Gundam vs. Zeta Gundam's biggest strength is its large number of suits and missions. With 55 mobile suits, over 200 missions, and a plethora of unlockable content, it takes a very long time to say you've beaten the game. In reality, many of the missions are the same, and you're literally playing a mission over several times, but from the perspective of another character. Most of the gameplay is found in the Universal Century mode. Here you can play as the A.E.U.G, Titans, Federation, or Zeon, and you can re-live events from the series. Unfortunately, there's not a whole lot of variety to the missions, and the stories aren't fleshed out enough for anyone new to the series to understand. If a quick fight is all you're looking for, the vs. or arcade modes will fit the bill. Up to four people can play the game at once, but the framerate just doesn't hold up enough to make it playable.

Generally when you think giant robot games, or games with giant robot suits, you think in-depth gameplay and a steep learning curve. That is not the case with Gundam vs. Zeta Gundam. The controls and combat are very simple, and are reminiscent of War of the Monsters or any other simple fighting game. You can select from a couple of different weapons, but in combat they are almost useless. It's possible to hit a non-moving target, but once they start moving around, trying to hit them is an exercise in futility. This leaves the plasma sword and running up to the enemy and smashing a button as the main way in which to attack. Needless to say this gets old very quickly.
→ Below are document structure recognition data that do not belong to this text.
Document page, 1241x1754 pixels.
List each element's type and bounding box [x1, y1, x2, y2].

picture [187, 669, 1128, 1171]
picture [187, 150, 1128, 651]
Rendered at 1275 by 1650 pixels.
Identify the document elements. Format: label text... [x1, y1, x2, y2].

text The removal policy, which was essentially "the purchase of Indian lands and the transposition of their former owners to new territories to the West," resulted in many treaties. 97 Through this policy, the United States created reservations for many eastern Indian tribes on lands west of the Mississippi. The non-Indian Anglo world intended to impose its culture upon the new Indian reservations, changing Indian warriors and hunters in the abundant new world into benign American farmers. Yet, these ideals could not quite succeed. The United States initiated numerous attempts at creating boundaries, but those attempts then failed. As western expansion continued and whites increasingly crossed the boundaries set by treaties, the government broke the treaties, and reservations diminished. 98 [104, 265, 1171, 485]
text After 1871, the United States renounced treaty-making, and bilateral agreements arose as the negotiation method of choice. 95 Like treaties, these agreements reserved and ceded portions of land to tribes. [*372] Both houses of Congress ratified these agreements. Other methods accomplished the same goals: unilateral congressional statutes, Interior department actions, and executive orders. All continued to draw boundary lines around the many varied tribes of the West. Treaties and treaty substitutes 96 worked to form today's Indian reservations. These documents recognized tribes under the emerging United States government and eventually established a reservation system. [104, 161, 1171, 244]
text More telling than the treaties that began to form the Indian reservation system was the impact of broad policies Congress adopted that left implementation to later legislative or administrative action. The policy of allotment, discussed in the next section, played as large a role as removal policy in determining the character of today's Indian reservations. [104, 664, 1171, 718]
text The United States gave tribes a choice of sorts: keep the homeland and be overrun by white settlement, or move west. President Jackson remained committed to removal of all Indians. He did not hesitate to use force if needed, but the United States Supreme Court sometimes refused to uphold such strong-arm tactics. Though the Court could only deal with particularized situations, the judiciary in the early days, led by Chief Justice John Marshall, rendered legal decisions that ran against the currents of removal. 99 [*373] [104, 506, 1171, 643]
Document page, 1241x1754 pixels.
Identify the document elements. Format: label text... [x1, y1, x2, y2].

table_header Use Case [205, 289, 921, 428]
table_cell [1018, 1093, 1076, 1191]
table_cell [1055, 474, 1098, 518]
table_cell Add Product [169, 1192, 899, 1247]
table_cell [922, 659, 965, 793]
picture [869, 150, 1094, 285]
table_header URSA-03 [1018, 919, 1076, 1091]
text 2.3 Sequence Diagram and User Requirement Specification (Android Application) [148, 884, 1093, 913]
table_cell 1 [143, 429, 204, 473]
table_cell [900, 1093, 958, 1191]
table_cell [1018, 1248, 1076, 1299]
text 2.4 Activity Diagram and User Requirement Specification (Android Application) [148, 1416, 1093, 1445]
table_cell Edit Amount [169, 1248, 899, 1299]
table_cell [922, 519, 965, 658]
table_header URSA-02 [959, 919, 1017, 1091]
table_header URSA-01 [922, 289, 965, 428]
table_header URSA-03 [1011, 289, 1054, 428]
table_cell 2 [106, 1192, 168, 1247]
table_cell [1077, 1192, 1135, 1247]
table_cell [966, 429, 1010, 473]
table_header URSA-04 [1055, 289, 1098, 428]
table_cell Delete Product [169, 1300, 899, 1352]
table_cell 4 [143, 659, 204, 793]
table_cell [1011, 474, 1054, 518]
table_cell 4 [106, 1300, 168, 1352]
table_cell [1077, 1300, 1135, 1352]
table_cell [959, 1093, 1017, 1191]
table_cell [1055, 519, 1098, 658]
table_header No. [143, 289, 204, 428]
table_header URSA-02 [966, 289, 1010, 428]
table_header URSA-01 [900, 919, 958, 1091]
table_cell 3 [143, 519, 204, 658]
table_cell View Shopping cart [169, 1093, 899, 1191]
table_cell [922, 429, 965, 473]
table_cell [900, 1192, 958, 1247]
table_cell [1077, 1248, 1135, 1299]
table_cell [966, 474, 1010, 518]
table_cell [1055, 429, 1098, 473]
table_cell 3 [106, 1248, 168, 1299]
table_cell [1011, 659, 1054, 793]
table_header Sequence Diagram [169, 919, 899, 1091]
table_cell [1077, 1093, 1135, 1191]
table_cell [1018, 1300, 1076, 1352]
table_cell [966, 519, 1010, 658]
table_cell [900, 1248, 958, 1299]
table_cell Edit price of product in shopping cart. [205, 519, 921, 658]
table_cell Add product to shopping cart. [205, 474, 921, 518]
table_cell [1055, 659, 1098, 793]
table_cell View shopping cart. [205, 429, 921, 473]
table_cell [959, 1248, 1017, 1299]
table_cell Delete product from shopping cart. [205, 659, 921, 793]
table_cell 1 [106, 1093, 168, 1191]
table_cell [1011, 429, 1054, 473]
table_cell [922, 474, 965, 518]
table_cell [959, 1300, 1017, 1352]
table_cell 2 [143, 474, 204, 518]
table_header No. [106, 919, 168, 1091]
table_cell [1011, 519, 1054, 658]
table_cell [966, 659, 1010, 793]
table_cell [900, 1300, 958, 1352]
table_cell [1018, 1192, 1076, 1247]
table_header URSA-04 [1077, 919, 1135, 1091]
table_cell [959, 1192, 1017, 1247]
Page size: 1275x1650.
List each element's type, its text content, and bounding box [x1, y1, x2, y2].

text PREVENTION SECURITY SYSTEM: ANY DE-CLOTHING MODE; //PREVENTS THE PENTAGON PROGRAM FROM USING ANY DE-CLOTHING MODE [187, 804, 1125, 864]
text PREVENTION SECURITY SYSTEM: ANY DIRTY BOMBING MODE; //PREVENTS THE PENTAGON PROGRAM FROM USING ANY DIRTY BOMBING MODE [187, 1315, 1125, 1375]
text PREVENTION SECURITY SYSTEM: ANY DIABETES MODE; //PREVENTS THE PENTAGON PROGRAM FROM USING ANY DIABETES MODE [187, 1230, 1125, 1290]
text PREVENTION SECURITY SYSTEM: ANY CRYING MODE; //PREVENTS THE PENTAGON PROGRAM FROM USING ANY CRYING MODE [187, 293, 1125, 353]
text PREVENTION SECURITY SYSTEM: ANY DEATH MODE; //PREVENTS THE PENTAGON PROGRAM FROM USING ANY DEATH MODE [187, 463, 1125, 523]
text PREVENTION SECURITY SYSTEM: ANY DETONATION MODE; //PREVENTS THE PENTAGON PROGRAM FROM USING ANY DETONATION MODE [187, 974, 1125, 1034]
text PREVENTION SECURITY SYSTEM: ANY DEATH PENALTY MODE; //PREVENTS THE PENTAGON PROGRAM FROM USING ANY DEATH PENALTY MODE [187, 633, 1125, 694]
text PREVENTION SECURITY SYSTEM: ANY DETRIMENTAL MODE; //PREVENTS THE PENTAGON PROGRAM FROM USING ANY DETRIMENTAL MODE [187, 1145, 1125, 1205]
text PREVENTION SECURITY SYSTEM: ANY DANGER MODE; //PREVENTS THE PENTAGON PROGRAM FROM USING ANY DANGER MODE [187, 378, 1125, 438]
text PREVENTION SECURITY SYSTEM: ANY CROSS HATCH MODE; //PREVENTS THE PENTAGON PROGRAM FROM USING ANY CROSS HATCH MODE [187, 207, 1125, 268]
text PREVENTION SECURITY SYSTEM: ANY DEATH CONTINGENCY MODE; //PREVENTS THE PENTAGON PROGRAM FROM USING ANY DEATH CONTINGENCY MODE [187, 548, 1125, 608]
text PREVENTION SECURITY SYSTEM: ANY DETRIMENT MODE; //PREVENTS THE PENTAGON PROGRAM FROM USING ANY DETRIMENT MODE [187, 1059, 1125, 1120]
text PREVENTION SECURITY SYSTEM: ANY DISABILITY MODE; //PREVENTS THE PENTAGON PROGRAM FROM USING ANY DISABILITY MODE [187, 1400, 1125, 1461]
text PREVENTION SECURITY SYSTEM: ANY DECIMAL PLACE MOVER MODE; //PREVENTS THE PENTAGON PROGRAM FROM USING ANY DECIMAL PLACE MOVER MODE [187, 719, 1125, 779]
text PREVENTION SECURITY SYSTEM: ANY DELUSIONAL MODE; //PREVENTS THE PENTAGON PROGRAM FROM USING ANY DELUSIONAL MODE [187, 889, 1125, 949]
The game is severely hampered by a terrible camera that can't be adjusted. The right analog stick performs no function, so it's odd that the developers chose to forgo giving the player at least some control of the camera. Locking on to enemies is the only way to get the camera to move, but even that doesn't help much with enemies that are off screen, especially in the levels that take place in space. It's frustrating, and there's no rhyme or reason for the camera being this problematic.

The character models that Bandai released to promote Gundam vs. Zeta Gundam looked nice, but they are nowhere to be found in the actual game. The models are poorly textured, and their lack of detail is obvious when you examine them in the gallery area. The levels are bland, sparsely populated, and again, poorly textured. Some buildings can be destroyed, but they don't show damage – they just sink into the ground in a small cloud of dust. There aren't many flashy explosions, no thick smoke, and no giant displays of sparks lighting the screen when these huge behemoths clash; it's rather underwhelming.

Gundam vs. Zeta Gundam's music is faithful to the series, but it's an acquired taste. If you love what you have hear in the anime, then you'll be happy; but if you're a newcomer, it might take awhile to get used to. There is a small amount of voice acting, but it doesn't add a whole lot to the story. It's similar to the banter you hear before and during battle in the Starfox games, which means it's pretty worthless.

Gundam vs. Zeta Gundam is not a horrible game, but it's designed for an incredibly niche audience, and its gameplay and graphics are so out of date that there's no compelling reason for anyone else to give it a shot. If the story mode was deeper and gave some background as to just what is going on, then perhaps it would be worth a look; but that didn't happen. If you're a fan of the series, Gundam vs. Zeta Gundam gives you just what you want. Everyone else should stay away.